Goal of the exercise
Every record below is to be reproduced exactly.

##### Extracted entries

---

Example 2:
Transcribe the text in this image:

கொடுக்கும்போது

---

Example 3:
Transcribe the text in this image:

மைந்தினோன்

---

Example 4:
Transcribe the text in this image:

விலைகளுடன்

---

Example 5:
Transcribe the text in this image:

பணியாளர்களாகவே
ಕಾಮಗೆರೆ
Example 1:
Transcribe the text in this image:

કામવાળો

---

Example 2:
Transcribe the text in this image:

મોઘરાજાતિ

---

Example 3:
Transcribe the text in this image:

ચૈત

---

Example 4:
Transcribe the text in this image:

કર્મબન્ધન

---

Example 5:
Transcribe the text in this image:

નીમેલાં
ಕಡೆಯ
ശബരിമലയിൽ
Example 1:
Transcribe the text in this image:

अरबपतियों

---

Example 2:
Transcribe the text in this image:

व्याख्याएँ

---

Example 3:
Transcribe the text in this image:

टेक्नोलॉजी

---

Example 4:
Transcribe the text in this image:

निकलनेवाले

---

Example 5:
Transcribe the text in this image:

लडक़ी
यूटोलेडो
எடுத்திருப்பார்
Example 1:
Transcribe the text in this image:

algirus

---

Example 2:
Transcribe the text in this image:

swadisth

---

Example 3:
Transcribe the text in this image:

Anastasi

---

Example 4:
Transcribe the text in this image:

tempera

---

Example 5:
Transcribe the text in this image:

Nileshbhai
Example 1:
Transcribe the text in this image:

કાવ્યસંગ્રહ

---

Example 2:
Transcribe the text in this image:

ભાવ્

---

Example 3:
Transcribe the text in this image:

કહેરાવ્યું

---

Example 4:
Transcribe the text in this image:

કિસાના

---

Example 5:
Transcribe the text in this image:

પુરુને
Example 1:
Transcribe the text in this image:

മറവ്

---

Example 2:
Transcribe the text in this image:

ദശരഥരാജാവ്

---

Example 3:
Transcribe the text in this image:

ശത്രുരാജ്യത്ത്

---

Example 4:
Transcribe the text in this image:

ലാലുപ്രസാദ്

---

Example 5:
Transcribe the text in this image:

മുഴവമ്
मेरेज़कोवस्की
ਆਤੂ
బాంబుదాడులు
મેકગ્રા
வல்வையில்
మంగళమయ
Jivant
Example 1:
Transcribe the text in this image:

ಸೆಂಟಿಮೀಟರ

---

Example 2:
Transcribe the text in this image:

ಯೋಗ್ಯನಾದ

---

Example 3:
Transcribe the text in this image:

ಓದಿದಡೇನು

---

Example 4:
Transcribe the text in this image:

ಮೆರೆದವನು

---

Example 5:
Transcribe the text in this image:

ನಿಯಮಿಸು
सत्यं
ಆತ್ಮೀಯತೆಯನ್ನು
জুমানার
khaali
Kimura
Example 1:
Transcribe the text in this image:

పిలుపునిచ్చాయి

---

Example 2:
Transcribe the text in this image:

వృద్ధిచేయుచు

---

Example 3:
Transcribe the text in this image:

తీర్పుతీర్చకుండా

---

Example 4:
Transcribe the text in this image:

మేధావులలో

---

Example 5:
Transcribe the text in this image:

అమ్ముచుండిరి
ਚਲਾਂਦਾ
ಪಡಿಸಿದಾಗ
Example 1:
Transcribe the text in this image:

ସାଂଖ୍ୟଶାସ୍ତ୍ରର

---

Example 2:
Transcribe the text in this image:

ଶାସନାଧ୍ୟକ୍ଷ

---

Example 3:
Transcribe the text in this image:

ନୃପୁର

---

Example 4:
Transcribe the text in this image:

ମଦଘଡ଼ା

##########

Task solution
---

Example 2:
Transcribe the text in this image:

கொடுக்கும்போது

---

Example 3:
Transcribe the text in this image:

மைந்தினோன்

---

Example 4:
Transcribe the text in this image:

விலைகளுடன்

---

Example 5:
Transcribe the text in this image:

பணியாளர்களாகவே
ಕಾಮಗೆರೆ
Example 1:
Transcribe the text in this image:

કામવાળો

---

Example 2:
Transcribe the text in this image:

મોઘરાજાતિ

---

Example 3:
Transcribe the text in this image:

ચૈત

---

Example 4:
Transcribe the text in this image:

કર્મબન્ધન

---

Example 5:
Transcribe the text in this image:

નીમેલાં
ಕಡೆಯ
ശബരിമലയിൽ
Example 1:
Transcribe the text in this image:

अरबपतियों

---

Example 2:
Transcribe the text in this image:

व्याख्याएँ

---

Example 3:
Transcribe the text in this image:

टेक्नोलॉजी

---

Example 4:
Transcribe the text in this image:

निकलनेवाले

---

Example 5:
Transcribe the text in this image:

लडक़ी
यूटोलेडो
எடுத்திருப்பார்
Example 1:
Transcribe the text in this image:

algirus

---

Example 2:
Transcribe the text in this image:

swadisth

---

Example 3:
Transcribe the text in this image:

Anastasi

---

Example 4:
Transcribe the text in this image:

tempera

---

Example 5:
Transcribe the text in this image:

Nileshbhai
Example 1:
Transcribe the text in this image:

કાવ્યસંગ્રહ

---

Example 2:
Transcribe the text in this image:

ભાવ્

---

Example 3:
Transcribe the text in this image:

કહેરાવ્યું

---

Example 4:
Transcribe the text in this image:

કિસાના

---

Example 5:
Transcribe the text in this image:

પુરુને
Example 1:
Transcribe the text in this image:

മറവ്

---

Example 2:
Transcribe the text in this image:

ദശരഥരാജാവ്

---

Example 3:
Transcribe the text in this image:

ശത്രുരാജ്യത്ത്

---

Example 4:
Transcribe the text in this image:

ലാലുപ്രസാദ്

---

Example 5:
Transcribe the text in this image:

മുഴവമ്
मेरेज़कोवस्की
ਆਤੂ
బాంబుదాడులు
મેકગ્રા
வல்வையில்
మంగళమయ
Jivant
Example 1:
Transcribe the text in this image:

ಸೆಂಟಿಮೀಟರ

---

Example 2:
Transcribe the text in this image:

ಯೋಗ್ಯನಾದ

---

Example 3:
Transcribe the text in this image:

ಓದಿದಡೇನು

---

Example 4:
Transcribe the text in this image:

ಮೆರೆದವನು

---

Example 5:
Transcribe the text in this image:

ನಿಯಮಿಸು
सत्यं
ಆತ್ಮೀಯತೆಯನ್ನು
জুমানার
khaali
Kimura
Example 1:
Transcribe the text in this image:

పిలుపునిచ్చాయి

---

Example 2:
Transcribe the text in this image:

వృద్ధిచేయుచు

---

Example 3:
Transcribe the text in this image:

తీర్పుతీర్చకుండా

---

Example 4:
Transcribe the text in this image:

మేధావులలో

---

Example 5:
Transcribe the text in this image:

అమ్ముచుండిరి
ਚਲਾਂਦਾ
ಪಡಿಸಿದಾಗ
Example 1:
Transcribe the text in this image:

ସାଂଖ୍ୟଶାସ୍ତ୍ରର

---

Example 2:
Transcribe the text in this image:

ଶାସନାଧ୍ୟକ୍ଷ

---

Example 3:
Transcribe the text in this image:

ନୃପୁର

---

Example 4:
Transcribe the text in this image:

ମଦଘଡ଼ା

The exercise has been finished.